◆ Work to do
1. List every headline quoted in the commentary on newspaper headlines.
2. Reproduce the passage of the commentary on newspaper headlines that opens with the words containing "We also had" and closes with "have been better.", substituting "unwieldy" for "cumbersome".
3. Extend the commentary on newspaper headlines onward from its final sentence.

◆ Passage to read
--
This week we had: “May fails to find Brexit customs compromise amid cabinet divisions.” That reads oddly, because it implies that the prime minister was trying and failing to draft a compromise in the cabinet room, while ministers squabbled around her about unrelated subjects.
What the news report said was that she had failed to find a compromise that would hold together her divided cabinet. The headline should have said something like that.
We also had a headline that read: “May says ‘no place for bullying’ in parliament amid Bercow claims.” There we meant “in response to”, which might have been cumbersome in a headline, so perhaps something like “as new Bercow claims emerge” would have been better.
In foreign news, meanwhile, a fascinating dispatch was undersold with a clumsy “amid” in the headline: “The Unesco-protected ‘Jewel of Arabia’ vanishing amid Yemen’s civil war.” It was about the island of Socotra, which is geographically not “amid” the civil war at all, although it has been affected by it. A simple “in” would have sufficed here.
--
◆ Information provided

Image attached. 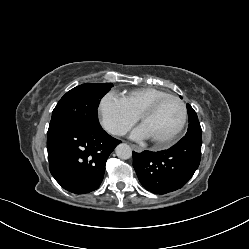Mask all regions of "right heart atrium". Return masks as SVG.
--
◆ Expected results
1.
- "May fails to find Brexit customs compromise amid cabinet divisions."
- "May says 'no place for bullying' in parliament amid Bercow claims."
- "The Unesco-protected 'Jewel of Arabia' vanishing amid Yemen's civil war."

2.
We also had a headline that read: “May says ‘no place for bullying’ in parliament amid Bercow claims.” There we meant “in response to”, which might have been unwieldy in a headline, so perhaps something like “as new Bercow claims emerge” would have been better.

3.
Horse-based metaphors: We had “free reign” a couple of times this week. I suppose it makes more sense in a society no longer dependent on horses, but it was originally “free rein”.
This raises, as this column so often does, the question of when a form of words that was originally a mishearing or a misspelling should be accepted as standard. My view is that, as long as there are a significant number of readers who think the new form is wrong, we should avoid it. Perhaps these distinctions shouldn’t matter, but it is not in our interest to put off readers for no good reason.
Instrument of torture: The same goes for “nerve-wracking”. We quoted someone using the phrase this week and spelt it thus, with a “w”. The phrase was originally “nerve-racking”, from the metaphor of torture by being stretched on a rack. As this hasn’t been a common practice since the 17th century, it is surprising that it has survived in the language so long, and not surprising that its spelling has varied.
What is odd about the “wrack” spelling, though, is that it is an equally old-fashioned word, a variant of wreck, used to refer to ships. And those who hold the w-spelling to be a mistake are undermined by the Oxford Dictionary: “Figurative senses of the verb … can, however, be spelled either rack or wrack.”
The Oxford adds: “The phrase rack and ruin can also be spelled wrack and ruin.” This is more justifiable, I think, because the sense of “wreck” is stronger. For example, we reported on another suicide bomb in Kabul this week, saying Afghanistan is “still regularly wracked by violence”. Did we mean “wrecked” or “tortured” by violence? Probably both.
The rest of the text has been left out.